**EXCERPT TO READ:**
__________________________________________________

Kimmy Ross’ Jesus Cry moment!
I can only compare it to one of my all-time favorite movies, ROCKY. Prior to making my decision to compete, I went to a MuscleMania prep camp as a spectator. I sat, observed and took pictures of women who I thought were ‘ones to beat.” I even positioned myself in the room so that I could hear the men coaching and jot down a few notes from those coaches as well. I then purchased a VIP ticket and went alone to my very first Musclemania show in Stafford, Texas. I sat up close and personal near folks who looked like they had knowledge about the competition world. There was one woman – a tall, beautiful blond with legs for days. Her body was impressive and I had her picture stored in my camera from the camp. I looked at it often along with others. The night of my first show after I had already won 1st place Masters and 2nd place Short, I was rushed back to the stage. I was sooooo clueless thinking, ‘Why do I have to go back? I already won.” I was told I had to compete in the overall judging (“Ummm, okay?”). As I stood on the stairs to go on to the stage I glanced up at the woman on the staircase in front of me. It was HER! The tall blond on my camera! I became really confused. I looked behind me to see if others were lining up with us. When I realized no one else was coming. I literally thought they just picked me because they needed someone to be on stage with her because surely I was not really about to “compete” against this woman. Well, I was wrong. Our names were called; we went on stage, posed and awaited the results. I heard the announcer say and the overall winner of 2012 Musclemania Lone Star is ‘First time competitor…” I knew RIGHT AT THAT MOMENT IT WAS ME because I had seen the blond lady in a previous show. So it went like this, “and the overall winner of 2012 Musclemania Lone Star is ‘First time competitor, Ms. Kimmy Ross!” I could hear my small group of friends who had traveled to Galveston to support me screaming! Me being totally unfamiliar with bodybuilding etiquette (inspite of all the videos I watched), went immediately into what I call the “Jesus Cry”. I WAS SO HAPPY! 15 rounds (15 weeks) and I got in the ring and competed against myself and my real life Apollo. There was no split decision. I, an unkown competitor took home 3 trophies that night and the title, Champ! It was my ROCKY scene come true!

__________________________________________________

**PROVIDED DATA:**
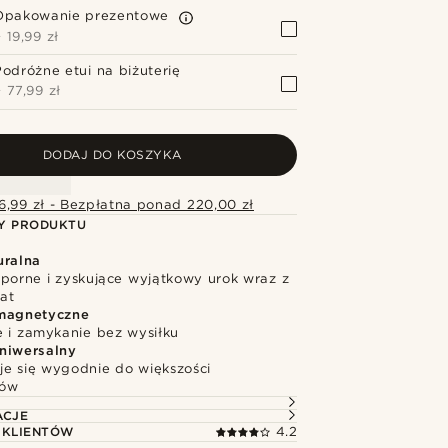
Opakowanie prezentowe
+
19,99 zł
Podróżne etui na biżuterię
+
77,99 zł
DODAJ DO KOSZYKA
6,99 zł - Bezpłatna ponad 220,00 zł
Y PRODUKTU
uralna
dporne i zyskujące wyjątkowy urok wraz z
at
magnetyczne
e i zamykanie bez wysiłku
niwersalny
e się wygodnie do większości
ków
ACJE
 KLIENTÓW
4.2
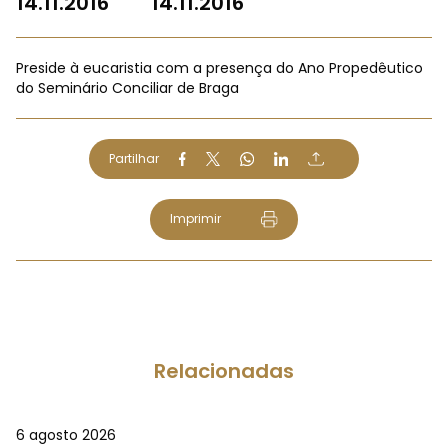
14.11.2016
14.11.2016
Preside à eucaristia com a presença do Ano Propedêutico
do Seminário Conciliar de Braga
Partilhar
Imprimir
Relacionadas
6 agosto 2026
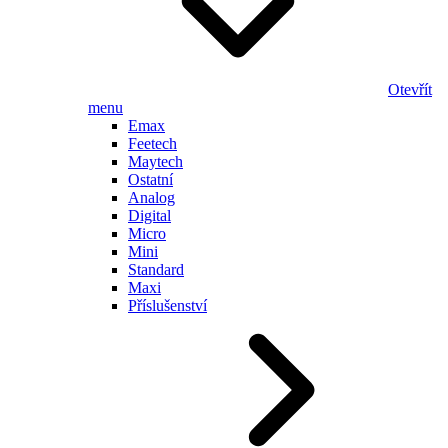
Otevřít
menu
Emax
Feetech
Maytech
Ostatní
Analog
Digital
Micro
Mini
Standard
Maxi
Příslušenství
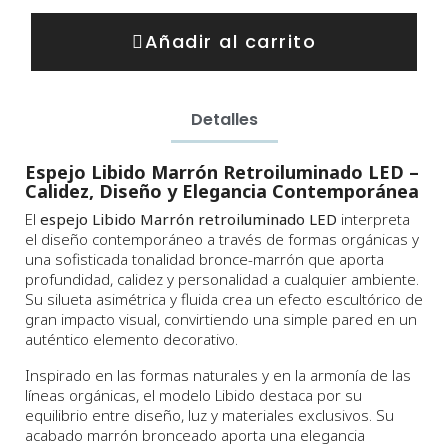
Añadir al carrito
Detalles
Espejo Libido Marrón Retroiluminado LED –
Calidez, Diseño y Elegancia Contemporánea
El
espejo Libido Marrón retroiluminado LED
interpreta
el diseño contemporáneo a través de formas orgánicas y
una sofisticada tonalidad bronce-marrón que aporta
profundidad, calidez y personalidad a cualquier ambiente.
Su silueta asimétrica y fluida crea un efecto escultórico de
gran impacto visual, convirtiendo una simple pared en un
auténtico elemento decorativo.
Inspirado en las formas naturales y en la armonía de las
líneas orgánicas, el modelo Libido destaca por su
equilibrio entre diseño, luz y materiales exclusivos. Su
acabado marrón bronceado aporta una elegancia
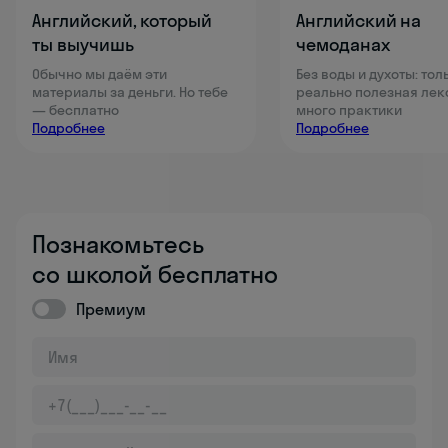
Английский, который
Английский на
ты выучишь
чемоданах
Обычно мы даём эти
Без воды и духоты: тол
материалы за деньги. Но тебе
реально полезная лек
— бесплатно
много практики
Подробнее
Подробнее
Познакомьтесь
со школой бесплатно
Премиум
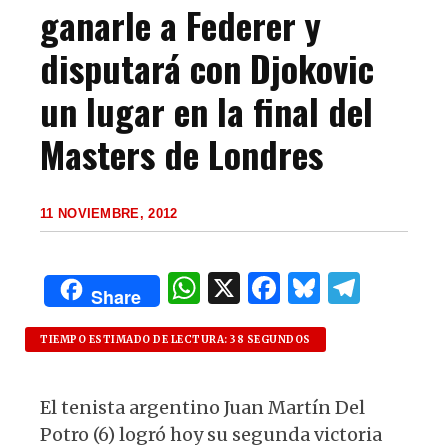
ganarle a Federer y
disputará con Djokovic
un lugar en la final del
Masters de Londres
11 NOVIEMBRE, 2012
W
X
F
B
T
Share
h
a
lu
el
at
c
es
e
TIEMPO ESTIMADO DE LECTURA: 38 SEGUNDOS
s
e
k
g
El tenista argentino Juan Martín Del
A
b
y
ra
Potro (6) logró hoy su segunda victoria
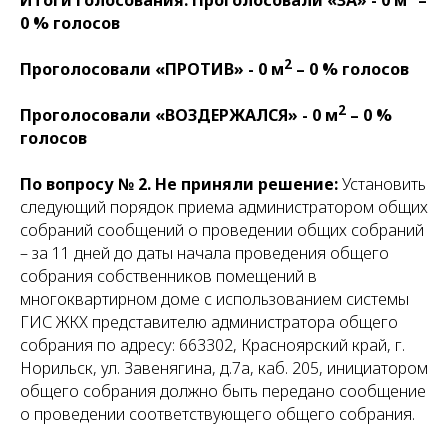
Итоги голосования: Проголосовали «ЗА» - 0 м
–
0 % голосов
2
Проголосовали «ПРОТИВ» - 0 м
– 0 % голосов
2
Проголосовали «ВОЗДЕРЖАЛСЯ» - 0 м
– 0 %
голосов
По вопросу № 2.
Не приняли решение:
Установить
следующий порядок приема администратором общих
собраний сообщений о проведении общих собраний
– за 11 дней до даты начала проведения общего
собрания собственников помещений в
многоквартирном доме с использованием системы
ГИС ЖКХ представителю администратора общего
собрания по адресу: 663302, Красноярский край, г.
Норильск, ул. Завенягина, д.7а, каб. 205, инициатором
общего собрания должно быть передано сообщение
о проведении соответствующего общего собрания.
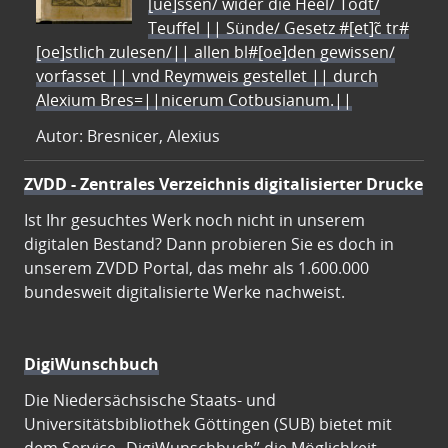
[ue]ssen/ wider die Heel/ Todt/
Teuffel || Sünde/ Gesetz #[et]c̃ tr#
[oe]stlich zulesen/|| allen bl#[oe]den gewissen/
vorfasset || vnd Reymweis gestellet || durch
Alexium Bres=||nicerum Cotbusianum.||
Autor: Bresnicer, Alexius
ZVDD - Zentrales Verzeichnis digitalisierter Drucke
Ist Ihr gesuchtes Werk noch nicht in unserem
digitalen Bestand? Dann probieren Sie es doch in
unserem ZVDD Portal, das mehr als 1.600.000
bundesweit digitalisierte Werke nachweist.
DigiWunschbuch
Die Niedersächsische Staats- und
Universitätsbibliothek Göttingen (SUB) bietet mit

__________________________________________________

**TASK ITEM:** In the Kimmy Ross passage, what two placings had she already won before being sent back for the overall judging?

**EXERCISE RESULT:** First place in Masters and second place in Short.